Strategy
Making Deals: Mergers and Acquisitions
You don’t have to be Wall Street’s next big thing to be a target for a merger or acquisition. One local expert shares insights on making the transactions go smoothly and what to expect after negotiations.
By Stephanie Towne Benoit
Jan 2017
Mergers and acquisitions shake up the business landscape (hello, Bass Pro Shops and Cabela’s). But the transactions aren’t limited only to headline-grabbing juggernauts.
“If you have a small company that comes up with something really innovative in the field, and it proves to be successful, then that’s going to make your company a target to be acquired or merged into another company,” says David Hamm, Murphy Business & Financial Corporation’s regional manager for Missouri, Arkansas, Kansas and Oklahoma. The company specializes in mergers and acquisitions.
Companies can also become targets after sustained growth or profitability. The acquiring business might also consider acquiring or merging with a company to further its specific growth objectives. Both of these factors came into play when Hamm and his business partner were approached in 2015 with an acquisition offer for their regional franchise.
Should your company be similarly approached, start by making sure that your business was set up the proper way legally in order to avoid a hefty tax bill down the road. “If your company wasn’t set up correctly in the beginning, [and] if you think you are going to be part of an acquisition or a merger, one of the first steps would be to make sure that it’s set up right for that now to be most beneficial to you,” Hamm says.
Another key consideration is getting professional guidance, particularly when determining the value of your company. Hamm gained a new appreciation for this when going through the acquisition process personally. “The main thing is, all sellers think that their business is worth more than it is, so it’s just coming to the realization that it’s only worth what somebody is willing to pay for it, regardless of how much time and effort you put into it,” he says.

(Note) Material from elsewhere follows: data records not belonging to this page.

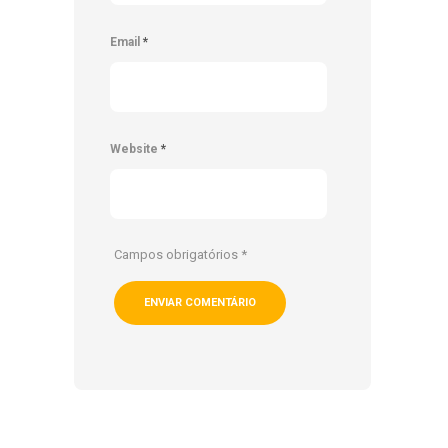
Email
*
Website
*
Campos obrigatórios
*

Professional guidance can also be essential during negotiations, when an intermediary can be an effective, judicious go-between. That can be especially beneficial when it’s two former rivals coming together. “When you are dealing with a competitor, that’s when having somebody in the middle can really help because it makes both [parties] understand that it’s not personal, it’s business,” Hamm says.
The challenges don’t end once final terms are agreed. “It’s really a delicate thing until the money changes hands,” Hamm says. Once that occurs, another tricky task lies ahead: communicating news of the deal, which Hamm recommends doing quickly and clearly to eliminate fears staff and key partners might have about the company’s future.
Since Hamm’s company was acquired, he has remained an integral part of the business but with less control of operations. “It’s hard to let someone else take the reins,” he says. But he sees that the move was prudent and significantly benefited his business, a conclusion that he says most of the companies he’s assisted in the process arrive at as well. “It’s [usually] not the other way around,” he says.